Progression to AIDS and predictors of AIDS in seroprevalent and seroincident cohorts of homosexual men

Abstract
As part of an ongoing prospective study of seropositive homosexual men in Vancouver, Canada, a seroprevalent cohort of 246 subjects (i.e. duration of infection unknown) and a seroincident cohort of 102 subjects (i.e. duration of infection known) were followed a median of 63 and 45 months, respectively. Follow-up with validation utilizing record linkage with the Canadian Federal Centre for AIDS registry revealed 58 and nine cases of AIDS in the seroprevalent and seroincident cohorts, respectively, through July 1988. These data yield product limit estimates of the cumulative progression rates to AIDS at 60 months of 23.0% for the seroprevalent cohort, 13.0% for the seroincident cohort, and 21.0% for the combined groups. Univariate analyses revealed the following to be statistically and clinically significant predictors of AIDS progression: low CD4 counts, low CD4/CD8 ratios, elevated immune complexes, elevated immunoglobulin G (IgG) and immunoglobulin A (IgA) levels, and low platelet counts.
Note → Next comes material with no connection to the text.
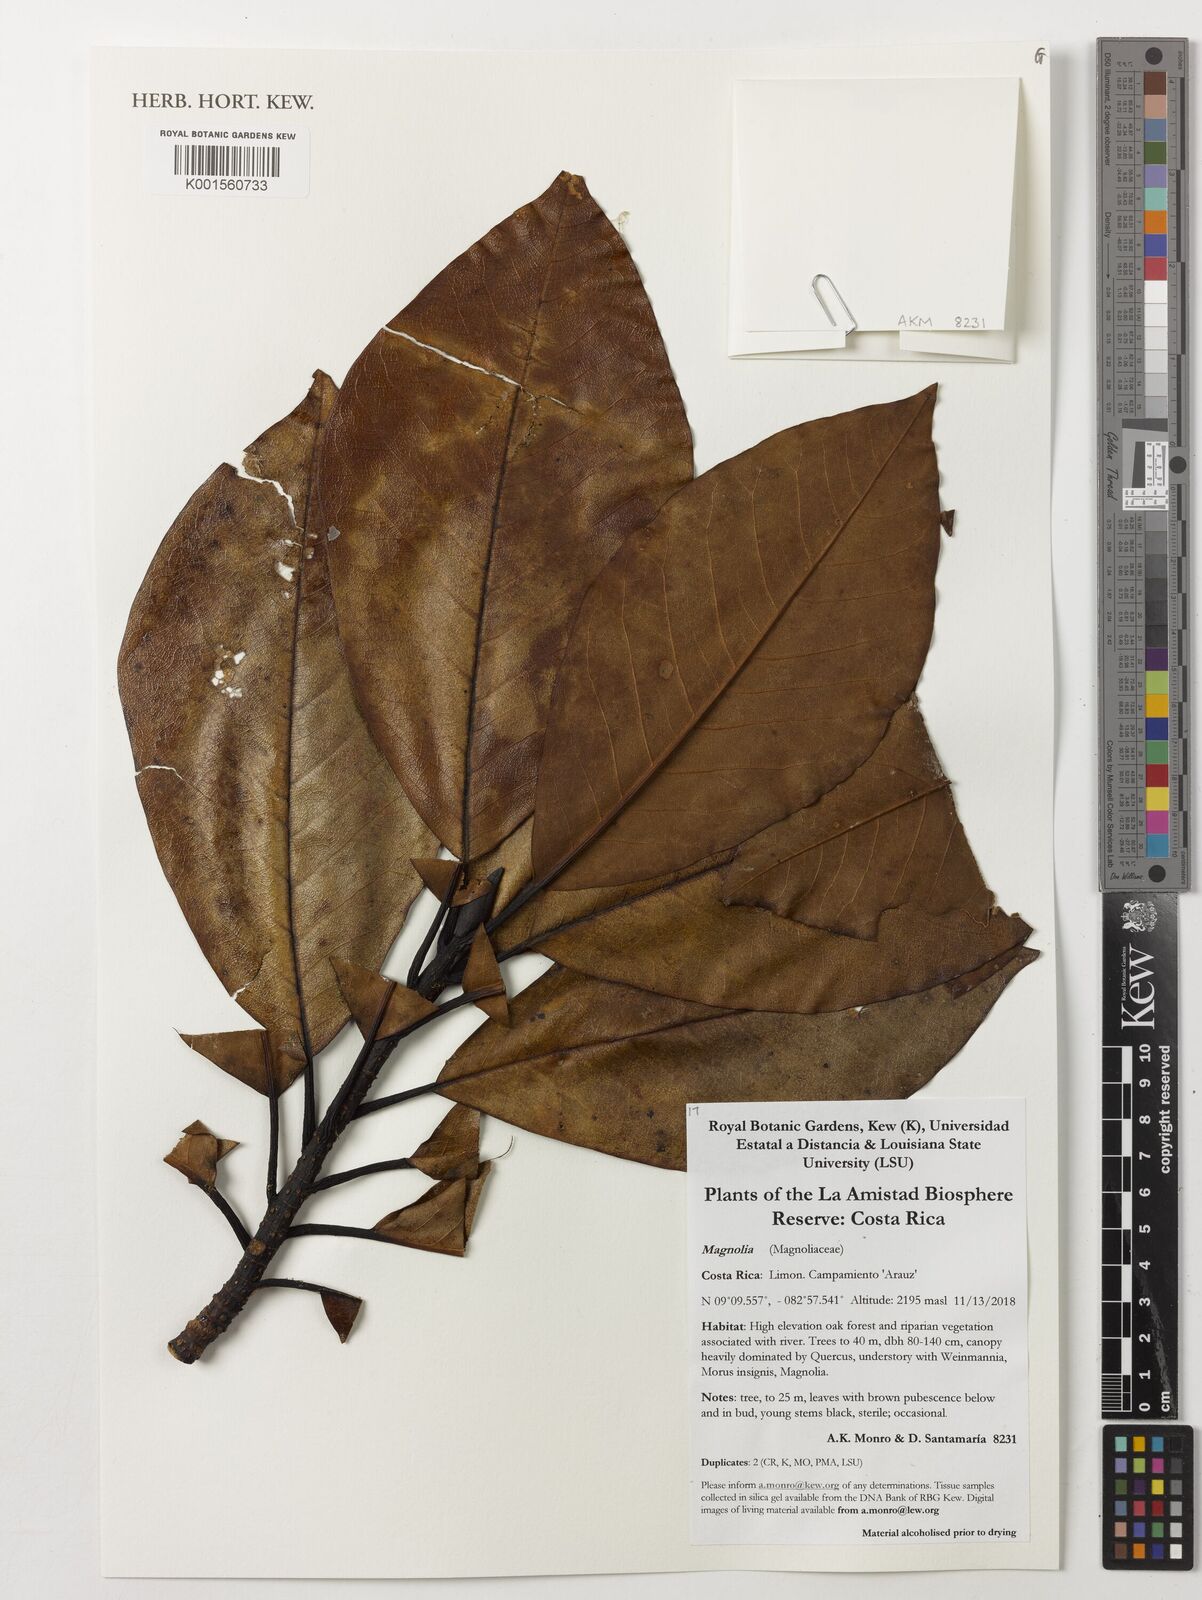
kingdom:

Cox regression revealed that elevated IgA levels, low CD4 counts, elevated immune complexes, two or more symptoms, and more than 20 male sexual partners in high-risk areas in the 5 years prior to enrolment were independent predictors of progression to AIDS over the subsequent 5 years. A multivariate risk function based on the latter five variables delineated low-, medium- and high-risk groups whose 5-year progression rates to AIDS were 6.7, 15.6 and 64.4%, respectively. The high-risk group contained 75% of all subjects who progressed to AIDS. Only 6% of the high-risk group would have qualified for zidovudine therapy under current guidelines at the beginning of the observation period. A simplified, more widely applicable function based only on IgA, immune complexes, lymphocyte counts, and symptoms delineated groups whose 5-year progression rates to AIDS were 6.9, 18.8 and 56.4%, respectively. Our data suggest that such models may have much greater predictive value than simplistic rules based on CD4 count alone. Further development and testing of such prediction rules should be encouraged so that we may better delineate those infected persons most likely to benefit from interventions at an early stage in their infection.